## [Activity]
From the records below, extract every line that contains the string "Polina", treating uppercase and lowercase letters as distinct.

(Source data)

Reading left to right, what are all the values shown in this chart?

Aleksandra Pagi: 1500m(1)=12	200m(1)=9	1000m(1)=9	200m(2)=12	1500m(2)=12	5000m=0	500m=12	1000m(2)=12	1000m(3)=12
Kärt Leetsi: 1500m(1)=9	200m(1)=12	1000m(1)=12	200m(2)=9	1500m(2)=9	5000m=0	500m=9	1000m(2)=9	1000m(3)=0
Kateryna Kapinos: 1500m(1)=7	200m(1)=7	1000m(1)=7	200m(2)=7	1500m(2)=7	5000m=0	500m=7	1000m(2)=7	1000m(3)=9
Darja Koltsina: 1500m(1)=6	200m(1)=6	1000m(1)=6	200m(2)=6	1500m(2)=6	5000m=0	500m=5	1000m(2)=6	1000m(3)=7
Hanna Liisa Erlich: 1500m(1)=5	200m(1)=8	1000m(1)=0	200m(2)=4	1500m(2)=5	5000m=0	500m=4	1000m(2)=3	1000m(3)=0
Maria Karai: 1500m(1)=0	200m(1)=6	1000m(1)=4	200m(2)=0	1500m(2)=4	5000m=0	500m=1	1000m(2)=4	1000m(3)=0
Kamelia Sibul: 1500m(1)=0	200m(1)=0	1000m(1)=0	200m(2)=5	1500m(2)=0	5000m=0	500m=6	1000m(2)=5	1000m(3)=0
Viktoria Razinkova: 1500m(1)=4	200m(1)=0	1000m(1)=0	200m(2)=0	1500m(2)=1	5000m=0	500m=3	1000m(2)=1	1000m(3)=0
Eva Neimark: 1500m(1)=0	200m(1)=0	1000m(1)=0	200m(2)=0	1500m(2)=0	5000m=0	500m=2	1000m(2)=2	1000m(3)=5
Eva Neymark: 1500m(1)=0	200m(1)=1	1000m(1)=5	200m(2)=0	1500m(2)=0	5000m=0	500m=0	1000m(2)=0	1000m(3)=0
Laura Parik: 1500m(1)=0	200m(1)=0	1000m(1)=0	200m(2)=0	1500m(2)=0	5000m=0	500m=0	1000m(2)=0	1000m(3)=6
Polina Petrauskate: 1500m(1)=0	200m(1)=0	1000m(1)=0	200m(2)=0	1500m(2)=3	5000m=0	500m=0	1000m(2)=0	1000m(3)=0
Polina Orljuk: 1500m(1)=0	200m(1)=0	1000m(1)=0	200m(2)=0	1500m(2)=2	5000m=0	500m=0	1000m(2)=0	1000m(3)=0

(End Source data)
(Source data)

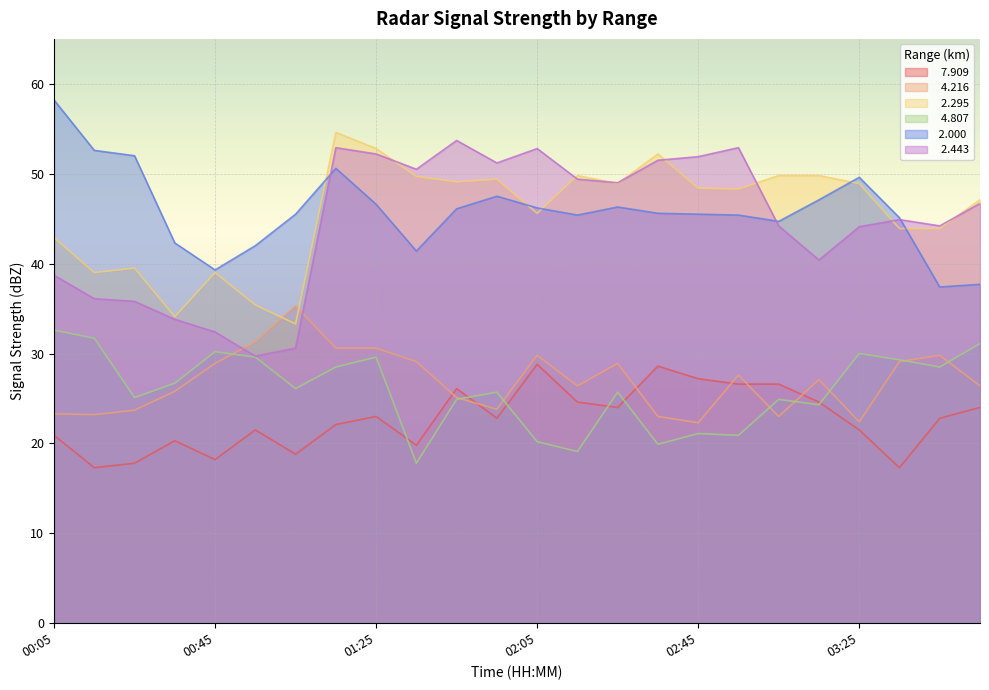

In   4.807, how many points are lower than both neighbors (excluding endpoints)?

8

(End Source data)

## [Result of the exercise]
Polina Petrauskate: 1500m(1)=0	200m(1)=0	1000m(1)=0	200m(2)=0	1500m(2)=3	5000m=0	500m=0	1000m(2)=0	1000m(3)=0
Polina Orljuk: 1500m(1)=0	200m(1)=0	1000m(1)=0	200m(2)=0	1500m(2)=2	5000m=0	500m=0	1000m(2)=0	1000m(3)=0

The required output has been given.